Many of those temporarily detained during the demonstration were reported to have been ill-treated. Others were taken to Police Station 107 at Palestine Square where there were also reports that students were ill-treated. Most of those arrested were released hours later.

ISA members Mehdi Mashayekhi, Nariman Mostafavi and Ahmad Qasaban were detained on 24 February along with Abbas Hakimzadeh, a member of the Central Council of the national student body, Office for Consolidating Unity (OCU). They are currently held incommunicado in detention at Section 209 in Tehran’s Evin Prison, which is under the supervision of Iran’s Ministry of Intelligence.

Yaser Torkman, also an ISA member, was detained by plain-clothed security officials in early March. He had been summoned to one of the university gates where university security staff informed him that he had been banned from classes and was banned from entering the campus grounds. Eyewitnesses reported that the two officials had beaten him up before taking him away.

In recent weeks students in Iran’s south-eastern Sistan-Baluchistan province have been banned from attending courses, two students have been arrested and since released.

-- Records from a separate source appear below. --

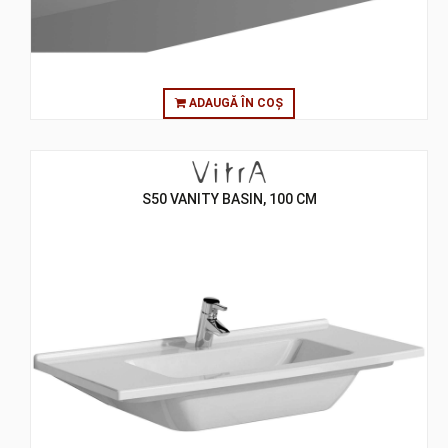
ADAUGĂ ÎN COȘ
S50 VANITY BASIN, 100 CM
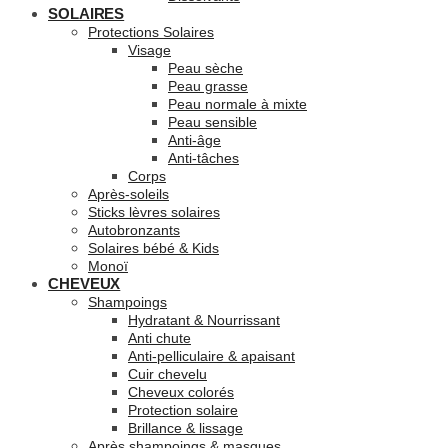
SOLAIRES
Protections Solaires
Visage
Peau sèche
Peau grasse
Peau normale à mixte
Peau sensible
Anti-âge
Anti-tâches
Corps
Après-soleils
Sticks lèvres solaires
Autobronzants
Solaires bébé & Kids
Monoï
CHEVEUX
Shampoings
Hydratant & Nourrissant
Anti chute
Anti-pelliculaire & apaisant
Cuir chevelu
Cheveux colorés
Protection solaire
Brillance & lissage
Après shampoings & masques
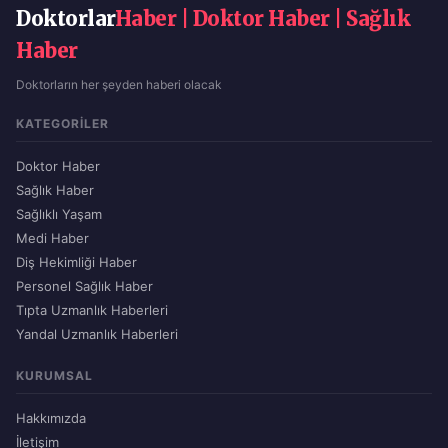
Doktorlar
Haber | Doktor Haber | Sağlık
Haber
Doktorların her şeyden haberi olacak
KATEGORILER
Doktor Haber
Sağlık Haber
Sağlıklı Yaşam
Medi Haber
Diş Hekimliği Haber
Personel Sağlık Haber
Tıpta Uzmanlık Haberleri
Yandal Uzmanlık Haberleri
KURUMSAL
Hakkımızda
İletişim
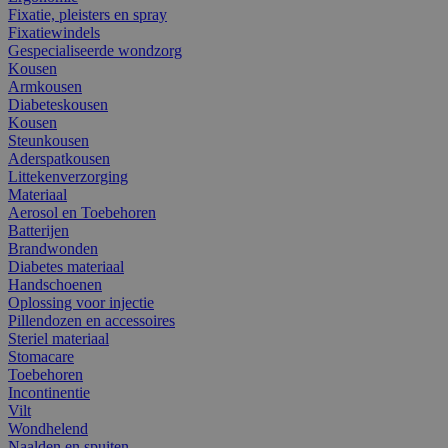
Fixatie, pleisters en spray
Fixatiewindels
Gespecialiseerde wondzorg
Kousen
Armkousen
Diabeteskousen
Kousen
Steunkousen
Aderspatkousen
Littekenverzorging
Materiaal
Aerosol en Toebehoren
Batterijen
Brandwonden
Diabetes materiaal
Handschoenen
Oplossing voor injectie
Pillendozen en accessoires
Steriel materiaal
Stomacare
Toebehoren
Incontinentie
Vilt
Wondhelend
Naalden en spuiten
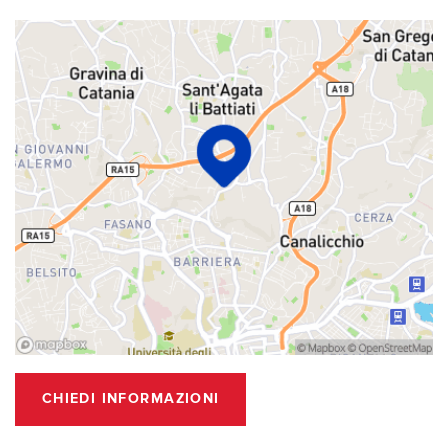
CHIEDI INFORMAZIONI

Others in the south-central city of Shiraz have been arrested and had their houses searched. Some have been banned from attending courses, while others are now on hunger strike.

In the central city of Esfahan, the office of a university’s student association was forcibly closed. Esfahan-based students Alireza Davoudi and Khodayari were also arrested.

In January, Tehran's Allameh Tabataba'i Universitys branch of the national student body, the OCU was closed.

In northern Iran, students at the Technical University in Babol have been summoned to the university’s disciplinary offices, as well as some 15 students from the Khoajeh Nasir University. The student association’s offices at Mazandaran’s Anoushirvan Technical University have also been closed while in Iran’s northwest, seven students in Tabriz are reported to have been sentenced to jail.

Sanaz Allahyari, Nasim Roshana’i, Maryam Sheikh and Amir Hossein Mohammadi-Far, from the students' rights body, Students for Freedom and Equality (Daneshjouyan-e Azadi Khah va Beraber Talab) were arrested by security officials on 1 March. Amnesty International has expressed fears that they are at risk of torture or other ill-treatment while in detention. They are believed to be held in Evin Prison.

Such arrests appear to be on the increase and may be intended to stifle debate and silence critics of the authorities, before Iran's presidential elections in June. Amnesty International considers those detained to be prisoners of conscience, imprisoned solely for exercising their right to freedom of expression.

ESU is calling on the Iranian authorities to ensure that the four Amir Kabir University students detained on 5 February and those arrested on 24 February following the campus demonstrations be protected against torture or other ill-treatment and that they be allowed immediate access to their family, legal representation and any medical attention that they may require.

We equally call for the eight students’ immediate and unconditional release if any of them are held solely on account of the peaceful expression of their views or for exercising their right to freedom of assembly.They should then be permitted to resume their studies.